Short task 1:
From the database myths passage, copy the stretch from "Back in 1992 Borland" through "(and buying) FoxPro." word for word.
Short task 2:
In the database myths passage, which database product was Microsoft interested in and buying in 1992?
Short task 3:
Pick up the database myths passage about Borland and Microsoft after its last sentence and keep writing it.

##### Provided passage

Shirts + booze foil Microsoft plot

Database myths and legends (Part 4) In the second myths and legends story we related how the knights of the Good King Bill were accused of stealing secrets from Borland at a conference way back in 1992.

In fact, the knights involved turned out to be most courtly and honourable; the accusations demonstrably and provably false. However, another myth surrounds that self-same conference which says that a totally different group of Microsoft employees (in no way connected to the honourable techies above) were indulging in stratagems and subterfuge. In the end, their actions left Borland founder Philippe Kahn with no alternative other than to deploy the Hawaiian shirt protocol...

Back in 1992 Borland was king of the database market on the PC. It already owned Reflex, Paradox and had just bought its main rival Ashton Tate, which owned dBASE – the best selling database product of its day. Microsoft, in contrast, had no mainstream database product but was interested in (and buying) FoxPro.

##########
##### Stored data

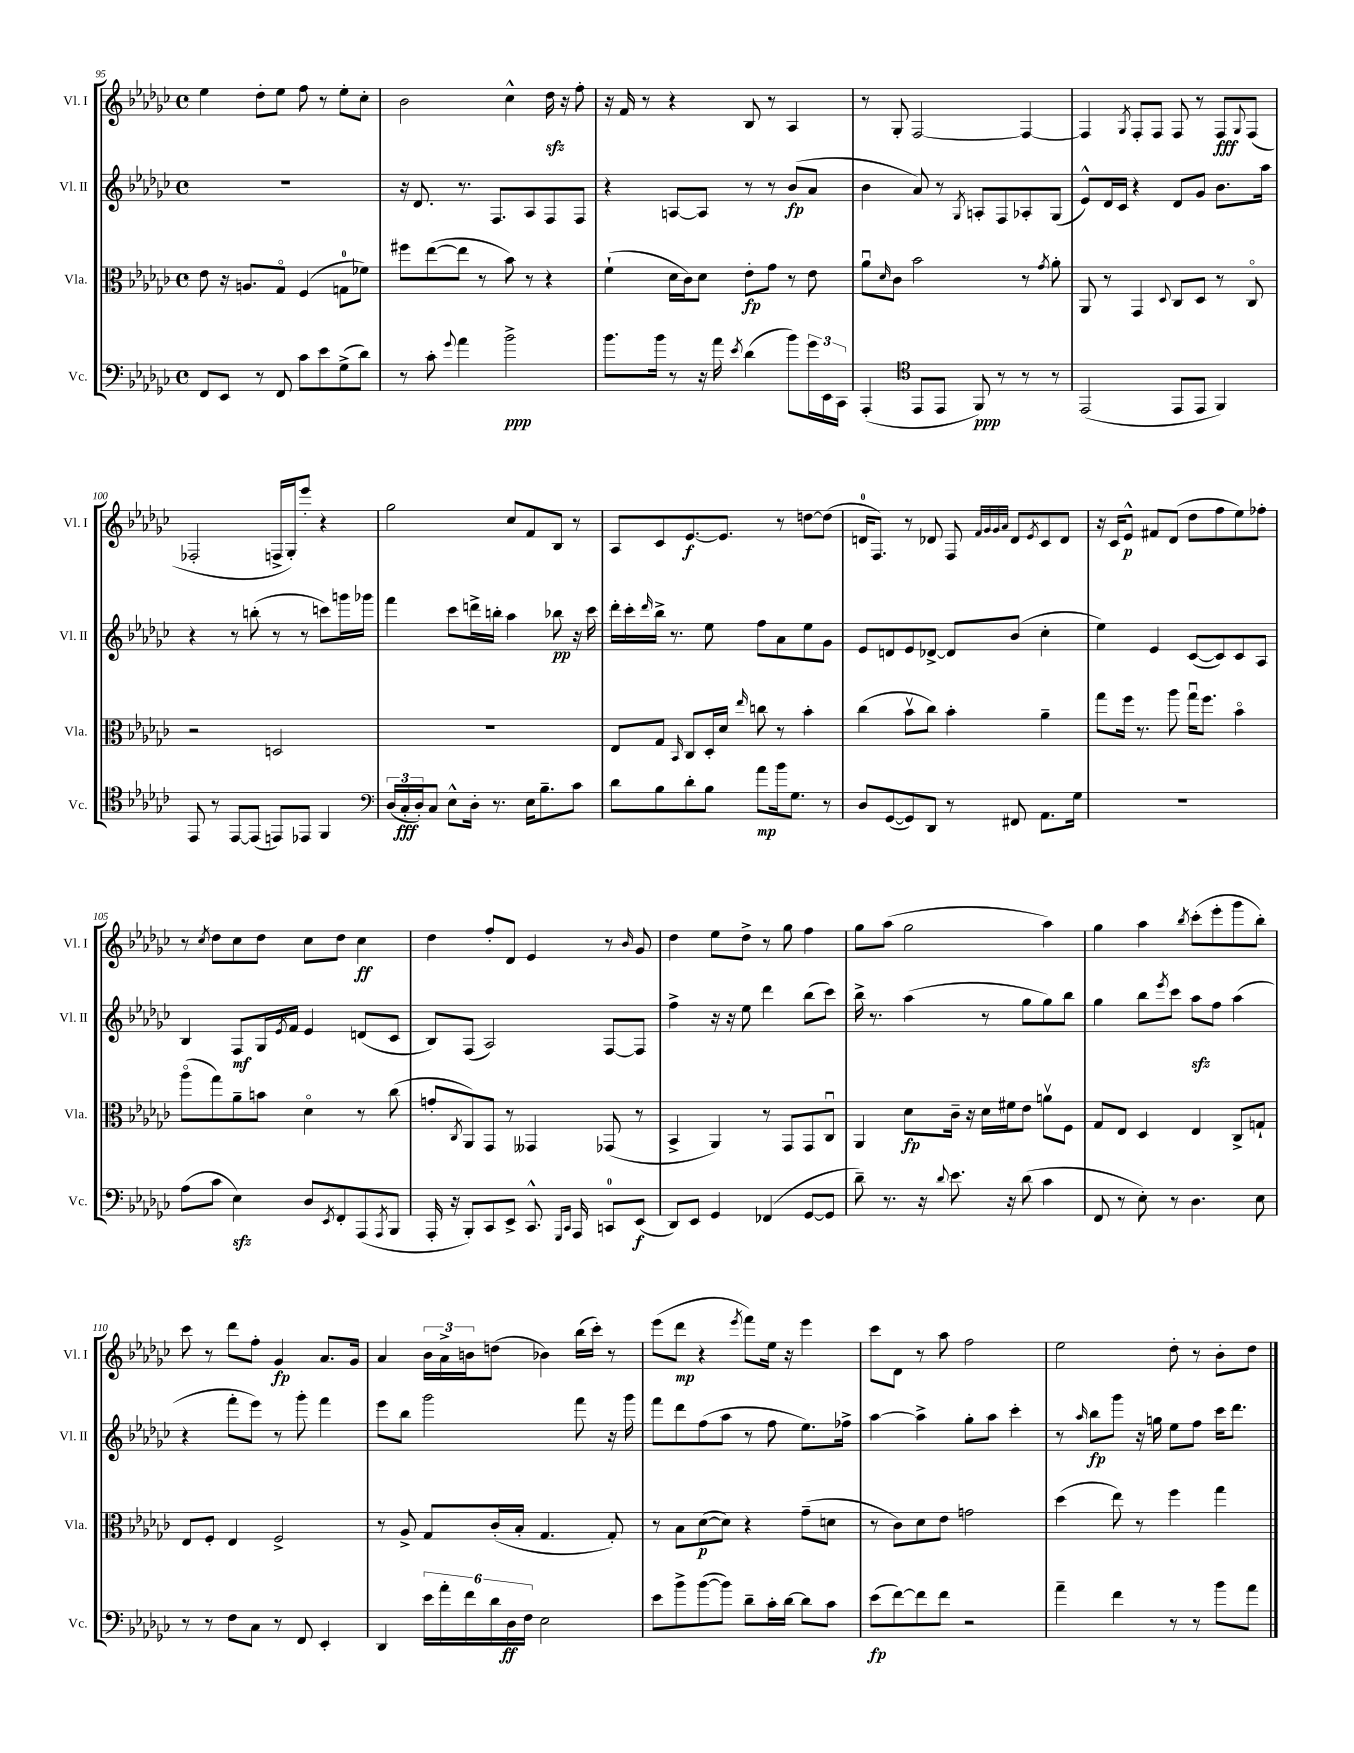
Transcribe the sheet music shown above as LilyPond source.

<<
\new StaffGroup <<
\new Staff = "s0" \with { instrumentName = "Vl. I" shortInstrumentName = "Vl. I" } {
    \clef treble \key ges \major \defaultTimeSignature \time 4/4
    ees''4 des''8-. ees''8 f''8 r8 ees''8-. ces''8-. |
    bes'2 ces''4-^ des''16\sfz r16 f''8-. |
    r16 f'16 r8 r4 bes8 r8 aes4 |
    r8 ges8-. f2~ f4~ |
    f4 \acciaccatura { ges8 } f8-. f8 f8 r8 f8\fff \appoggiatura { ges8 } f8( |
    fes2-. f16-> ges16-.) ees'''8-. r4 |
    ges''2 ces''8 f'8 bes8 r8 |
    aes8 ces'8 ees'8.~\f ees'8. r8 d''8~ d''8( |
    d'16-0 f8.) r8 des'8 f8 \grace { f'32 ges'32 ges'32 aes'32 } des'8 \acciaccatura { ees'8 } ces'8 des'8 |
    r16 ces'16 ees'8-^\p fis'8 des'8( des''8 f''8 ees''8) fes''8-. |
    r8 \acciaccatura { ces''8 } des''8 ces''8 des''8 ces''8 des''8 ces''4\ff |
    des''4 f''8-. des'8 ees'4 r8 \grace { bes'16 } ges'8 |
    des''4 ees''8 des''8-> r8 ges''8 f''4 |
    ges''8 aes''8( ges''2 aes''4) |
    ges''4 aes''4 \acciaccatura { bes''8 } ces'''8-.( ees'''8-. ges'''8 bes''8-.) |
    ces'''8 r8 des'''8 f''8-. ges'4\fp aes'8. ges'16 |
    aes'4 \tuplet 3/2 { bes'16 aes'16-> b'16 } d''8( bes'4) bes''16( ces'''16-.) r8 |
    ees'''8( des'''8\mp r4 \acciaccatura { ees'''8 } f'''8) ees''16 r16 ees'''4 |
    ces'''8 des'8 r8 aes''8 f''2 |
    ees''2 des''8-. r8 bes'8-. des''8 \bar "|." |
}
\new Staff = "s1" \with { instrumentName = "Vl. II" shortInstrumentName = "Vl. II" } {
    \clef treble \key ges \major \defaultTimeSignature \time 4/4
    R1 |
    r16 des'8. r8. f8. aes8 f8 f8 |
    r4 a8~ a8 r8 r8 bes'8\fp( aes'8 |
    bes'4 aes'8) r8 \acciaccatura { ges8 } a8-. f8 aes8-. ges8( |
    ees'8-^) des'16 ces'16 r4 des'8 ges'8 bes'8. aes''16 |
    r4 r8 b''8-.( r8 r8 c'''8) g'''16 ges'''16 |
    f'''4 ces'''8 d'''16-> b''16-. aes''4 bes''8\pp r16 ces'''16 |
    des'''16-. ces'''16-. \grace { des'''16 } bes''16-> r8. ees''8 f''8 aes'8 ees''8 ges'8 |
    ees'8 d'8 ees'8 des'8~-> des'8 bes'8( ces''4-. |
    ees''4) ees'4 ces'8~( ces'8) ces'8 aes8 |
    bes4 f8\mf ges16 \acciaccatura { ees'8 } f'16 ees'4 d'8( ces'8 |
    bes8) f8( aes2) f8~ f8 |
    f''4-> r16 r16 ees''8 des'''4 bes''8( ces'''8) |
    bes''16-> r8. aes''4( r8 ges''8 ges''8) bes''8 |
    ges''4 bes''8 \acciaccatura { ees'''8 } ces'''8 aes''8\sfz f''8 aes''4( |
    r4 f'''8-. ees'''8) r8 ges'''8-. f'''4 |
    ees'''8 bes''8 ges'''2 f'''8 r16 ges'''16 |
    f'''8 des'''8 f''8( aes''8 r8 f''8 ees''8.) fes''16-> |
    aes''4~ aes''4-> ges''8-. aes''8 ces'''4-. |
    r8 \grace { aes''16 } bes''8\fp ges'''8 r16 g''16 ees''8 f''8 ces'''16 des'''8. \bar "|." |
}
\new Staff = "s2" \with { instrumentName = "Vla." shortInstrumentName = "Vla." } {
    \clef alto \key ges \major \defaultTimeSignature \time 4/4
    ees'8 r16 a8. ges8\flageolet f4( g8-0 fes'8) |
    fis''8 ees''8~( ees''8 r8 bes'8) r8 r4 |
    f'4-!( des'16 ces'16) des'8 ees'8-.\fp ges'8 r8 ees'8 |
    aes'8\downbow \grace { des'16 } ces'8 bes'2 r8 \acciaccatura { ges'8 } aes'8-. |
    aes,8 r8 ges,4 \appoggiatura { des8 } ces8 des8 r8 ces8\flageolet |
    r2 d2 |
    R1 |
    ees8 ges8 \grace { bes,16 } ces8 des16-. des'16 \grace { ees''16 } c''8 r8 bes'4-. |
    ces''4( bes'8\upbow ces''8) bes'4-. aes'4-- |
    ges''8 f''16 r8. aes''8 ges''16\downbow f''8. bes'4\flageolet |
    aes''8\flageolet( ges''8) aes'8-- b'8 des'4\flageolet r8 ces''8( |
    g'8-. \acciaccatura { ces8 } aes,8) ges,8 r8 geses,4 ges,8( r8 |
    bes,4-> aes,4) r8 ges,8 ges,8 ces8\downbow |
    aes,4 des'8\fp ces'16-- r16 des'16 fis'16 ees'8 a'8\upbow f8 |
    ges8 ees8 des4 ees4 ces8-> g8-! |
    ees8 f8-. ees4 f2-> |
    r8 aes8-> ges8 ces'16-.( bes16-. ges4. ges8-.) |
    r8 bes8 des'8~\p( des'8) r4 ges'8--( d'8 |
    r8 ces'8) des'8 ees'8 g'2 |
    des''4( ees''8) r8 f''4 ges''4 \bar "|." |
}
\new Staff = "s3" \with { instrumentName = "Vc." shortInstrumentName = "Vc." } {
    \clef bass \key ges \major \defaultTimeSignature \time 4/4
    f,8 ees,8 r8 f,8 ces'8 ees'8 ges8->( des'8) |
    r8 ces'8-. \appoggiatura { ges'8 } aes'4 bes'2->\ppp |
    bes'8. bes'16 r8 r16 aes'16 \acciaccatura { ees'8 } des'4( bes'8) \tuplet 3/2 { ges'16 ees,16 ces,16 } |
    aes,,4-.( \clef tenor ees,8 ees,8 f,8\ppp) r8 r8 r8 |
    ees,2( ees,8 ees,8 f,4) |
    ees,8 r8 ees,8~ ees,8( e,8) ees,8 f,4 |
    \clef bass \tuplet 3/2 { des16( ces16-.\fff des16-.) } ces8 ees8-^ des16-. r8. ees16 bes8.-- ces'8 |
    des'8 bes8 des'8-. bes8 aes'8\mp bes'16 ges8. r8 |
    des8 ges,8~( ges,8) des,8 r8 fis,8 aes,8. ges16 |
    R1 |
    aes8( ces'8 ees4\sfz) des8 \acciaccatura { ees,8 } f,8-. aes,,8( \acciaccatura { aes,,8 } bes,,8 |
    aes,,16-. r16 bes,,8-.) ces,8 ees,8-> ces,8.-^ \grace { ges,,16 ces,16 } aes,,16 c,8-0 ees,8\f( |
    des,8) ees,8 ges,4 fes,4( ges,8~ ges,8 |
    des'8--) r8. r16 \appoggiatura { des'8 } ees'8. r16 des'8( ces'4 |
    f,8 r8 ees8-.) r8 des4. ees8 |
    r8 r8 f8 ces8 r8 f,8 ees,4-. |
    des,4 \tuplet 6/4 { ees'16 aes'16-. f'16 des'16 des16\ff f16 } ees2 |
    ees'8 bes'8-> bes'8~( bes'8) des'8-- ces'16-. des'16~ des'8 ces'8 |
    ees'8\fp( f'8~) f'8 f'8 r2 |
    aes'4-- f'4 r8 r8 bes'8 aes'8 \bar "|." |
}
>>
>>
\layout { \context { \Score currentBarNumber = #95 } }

##########
##### Stored data

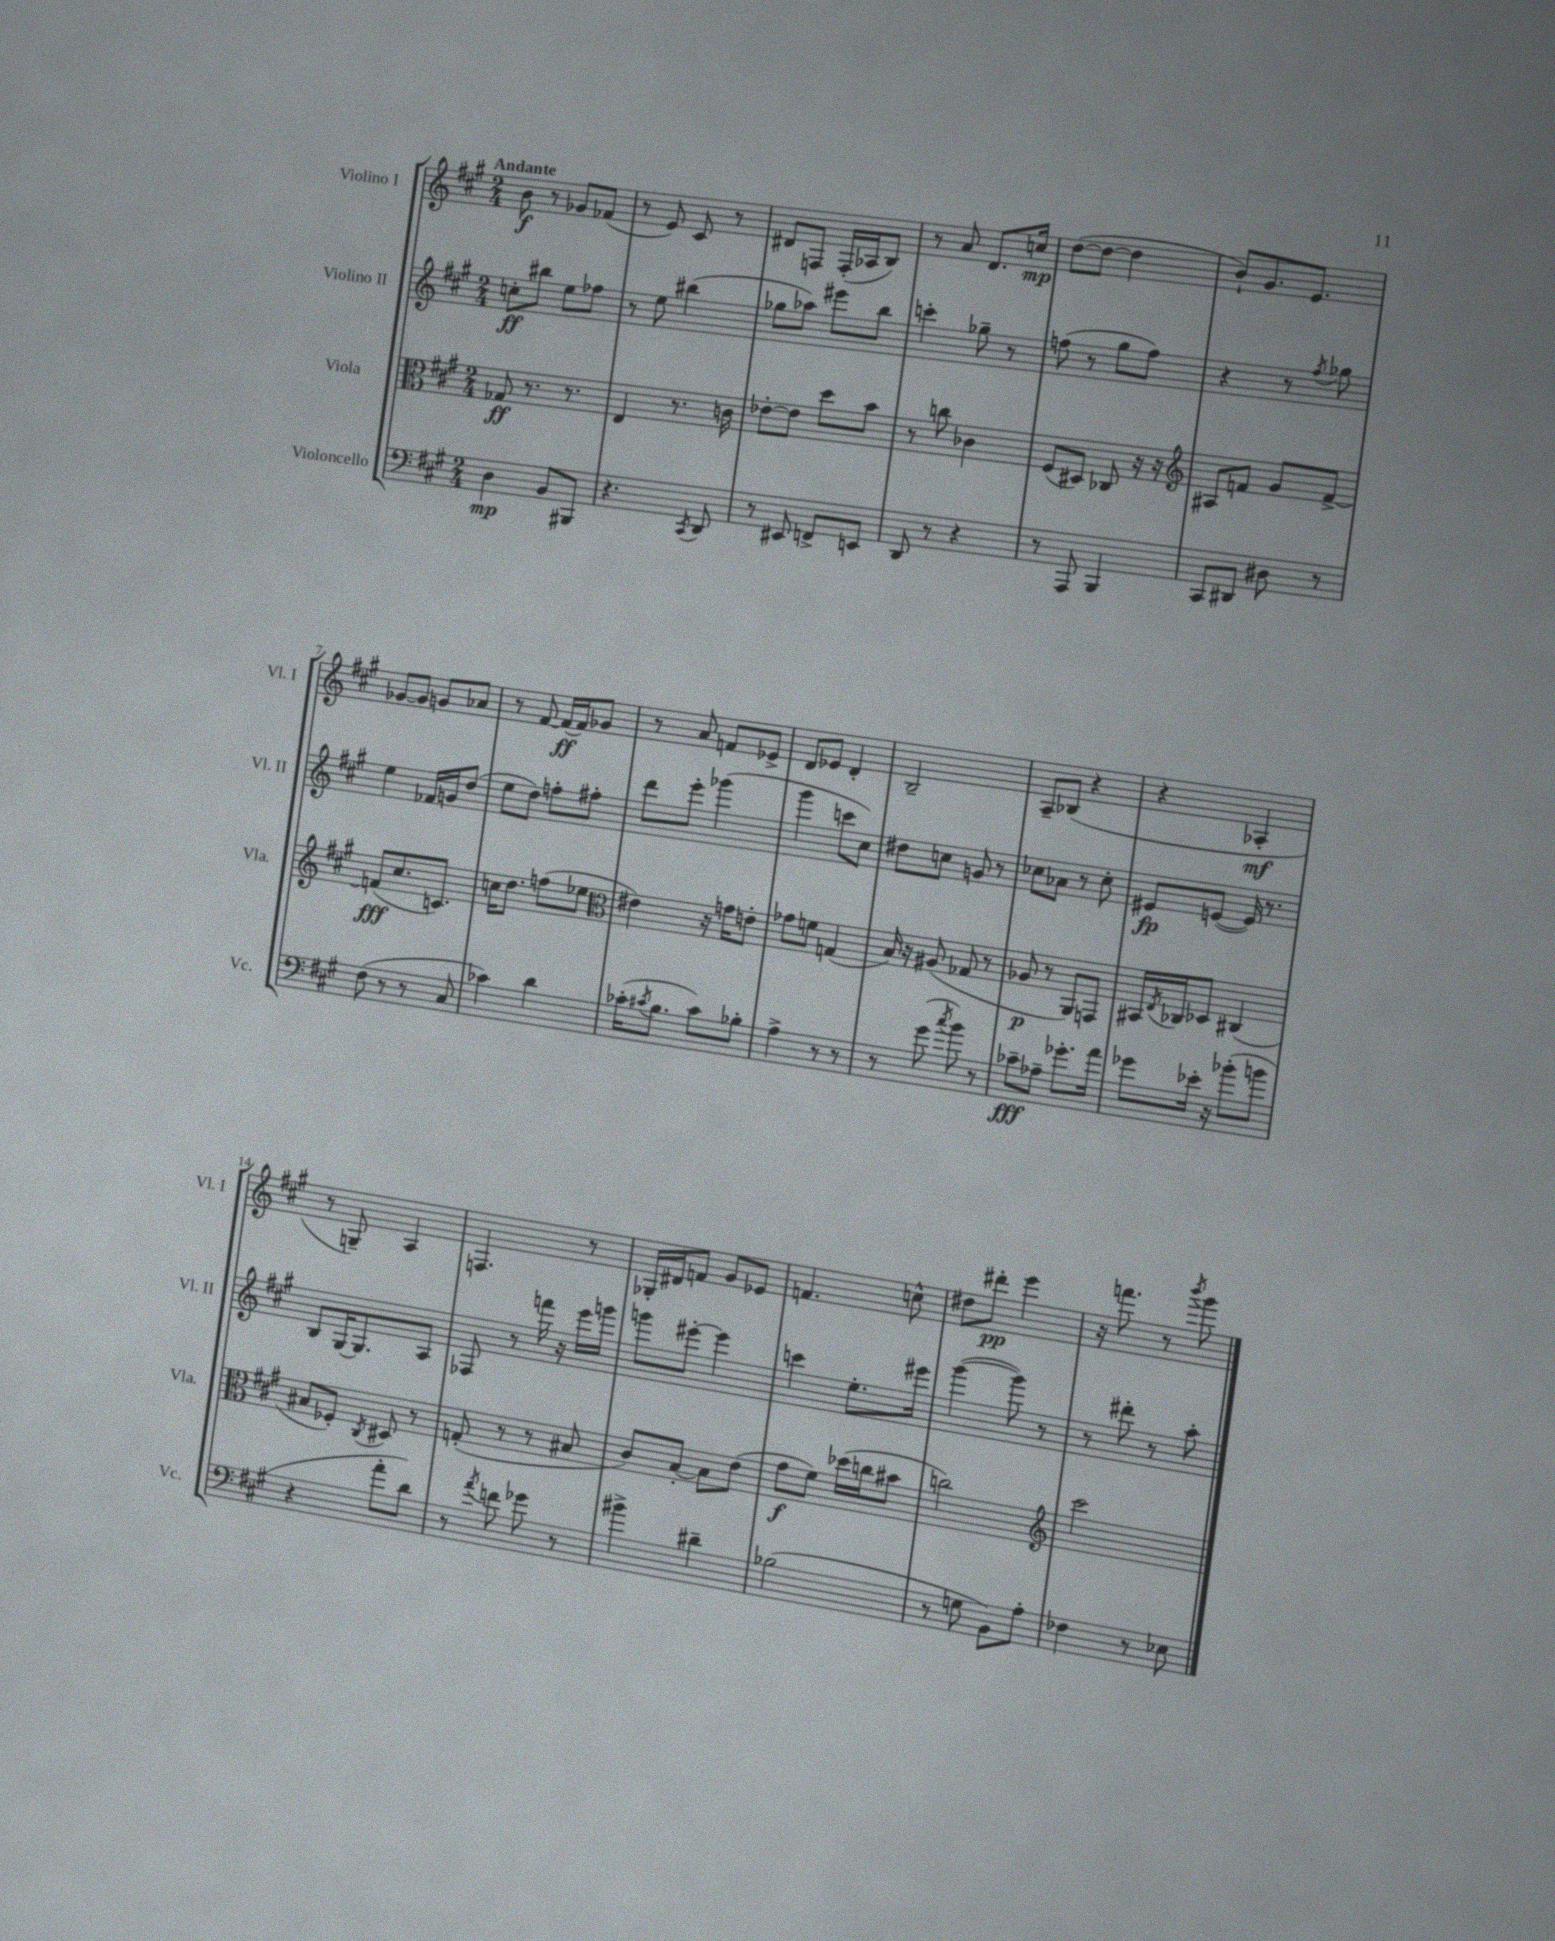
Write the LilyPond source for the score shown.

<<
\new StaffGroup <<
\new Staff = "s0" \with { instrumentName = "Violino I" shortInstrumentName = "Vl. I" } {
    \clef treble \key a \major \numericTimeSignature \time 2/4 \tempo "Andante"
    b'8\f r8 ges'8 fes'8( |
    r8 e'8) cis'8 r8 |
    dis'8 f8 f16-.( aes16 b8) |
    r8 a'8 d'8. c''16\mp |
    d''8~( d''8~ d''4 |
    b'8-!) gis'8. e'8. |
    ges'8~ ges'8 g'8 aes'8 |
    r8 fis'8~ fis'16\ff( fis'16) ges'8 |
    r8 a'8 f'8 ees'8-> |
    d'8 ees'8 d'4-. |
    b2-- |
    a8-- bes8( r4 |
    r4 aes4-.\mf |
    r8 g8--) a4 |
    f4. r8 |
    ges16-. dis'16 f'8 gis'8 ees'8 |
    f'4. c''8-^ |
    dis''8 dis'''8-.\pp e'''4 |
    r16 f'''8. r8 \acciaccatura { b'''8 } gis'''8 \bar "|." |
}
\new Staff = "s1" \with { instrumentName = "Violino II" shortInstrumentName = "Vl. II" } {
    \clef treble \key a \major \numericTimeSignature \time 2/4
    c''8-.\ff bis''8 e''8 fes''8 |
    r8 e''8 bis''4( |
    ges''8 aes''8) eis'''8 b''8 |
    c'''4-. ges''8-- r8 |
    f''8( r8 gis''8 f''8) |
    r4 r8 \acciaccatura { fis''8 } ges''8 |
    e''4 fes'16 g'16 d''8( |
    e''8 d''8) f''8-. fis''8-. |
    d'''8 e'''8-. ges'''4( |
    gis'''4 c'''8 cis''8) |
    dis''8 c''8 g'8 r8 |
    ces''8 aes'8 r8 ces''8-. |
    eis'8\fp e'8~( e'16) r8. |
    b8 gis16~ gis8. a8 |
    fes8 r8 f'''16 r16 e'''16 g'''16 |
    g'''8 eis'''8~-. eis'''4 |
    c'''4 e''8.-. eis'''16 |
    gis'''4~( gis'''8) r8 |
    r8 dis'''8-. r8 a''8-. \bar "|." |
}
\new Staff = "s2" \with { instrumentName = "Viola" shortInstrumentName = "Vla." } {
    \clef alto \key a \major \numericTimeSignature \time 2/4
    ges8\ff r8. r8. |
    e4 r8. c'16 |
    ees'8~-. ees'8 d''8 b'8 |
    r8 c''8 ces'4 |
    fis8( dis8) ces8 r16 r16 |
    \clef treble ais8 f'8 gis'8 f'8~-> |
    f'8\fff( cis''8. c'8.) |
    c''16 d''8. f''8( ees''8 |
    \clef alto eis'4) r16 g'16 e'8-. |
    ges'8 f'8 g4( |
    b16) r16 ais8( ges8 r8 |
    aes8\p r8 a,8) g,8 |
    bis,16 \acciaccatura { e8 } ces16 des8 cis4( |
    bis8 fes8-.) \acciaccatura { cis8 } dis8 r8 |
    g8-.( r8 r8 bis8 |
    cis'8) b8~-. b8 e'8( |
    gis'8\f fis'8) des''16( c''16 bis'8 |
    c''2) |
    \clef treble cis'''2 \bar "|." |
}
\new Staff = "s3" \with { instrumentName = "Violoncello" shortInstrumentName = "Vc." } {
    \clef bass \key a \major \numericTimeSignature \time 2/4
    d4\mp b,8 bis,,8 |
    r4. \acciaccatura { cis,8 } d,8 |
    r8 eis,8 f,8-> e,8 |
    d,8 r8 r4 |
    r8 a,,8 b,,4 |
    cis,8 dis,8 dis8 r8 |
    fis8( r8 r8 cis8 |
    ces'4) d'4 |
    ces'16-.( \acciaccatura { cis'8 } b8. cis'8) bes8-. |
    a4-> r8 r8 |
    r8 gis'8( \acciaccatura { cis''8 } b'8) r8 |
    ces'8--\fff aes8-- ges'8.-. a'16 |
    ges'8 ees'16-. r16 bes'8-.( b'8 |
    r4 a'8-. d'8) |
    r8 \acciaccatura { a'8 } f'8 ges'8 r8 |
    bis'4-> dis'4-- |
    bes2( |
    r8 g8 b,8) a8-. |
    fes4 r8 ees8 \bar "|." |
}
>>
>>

##########

Task response 1:
Back in 1992 Borland was king of the database market on the PC. It already owned Reflex, Paradox and had just bought its main rival Ashton Tate, which owned dBASE – the best selling database product of its day. Microsoft, in contrast, had no mainstream database product but was interested in (and buying) FoxPro.

Task response 2:
FoxPro.

Task response 3:
So Borland's DevCon in Palm Desert was the database conference of the year. It was held in a hotel and the myth goes as follows:

Some Microsoft employees booked into the same hotel for the same week. They were on a mission. Their target wasn't the conference itself but the speakers. Borland had recruited the cream of the database world (including some FoxPro gurus) to speak at its conference. The Microsofties certainly couldn't stop them speaking at the conference, but they came up with a plan that seemed to guarantee the maximum damage to Borland's prestige and yet was completely legal. They simply invited all the speakers out to dinner on the last night of the conference.

Think about it for a moment. It's the perfect slap in the face. You are Phillipe Kahn, CEO of Borland. You have just bought your biggest rival and you have just run the biggest DevCon in the World. The only missing elements from your final celebration are the stars of your conference crown. And Microsoft could say, with perfect honestly, "but all we did was invite some guys out to dinner. What's the problem?"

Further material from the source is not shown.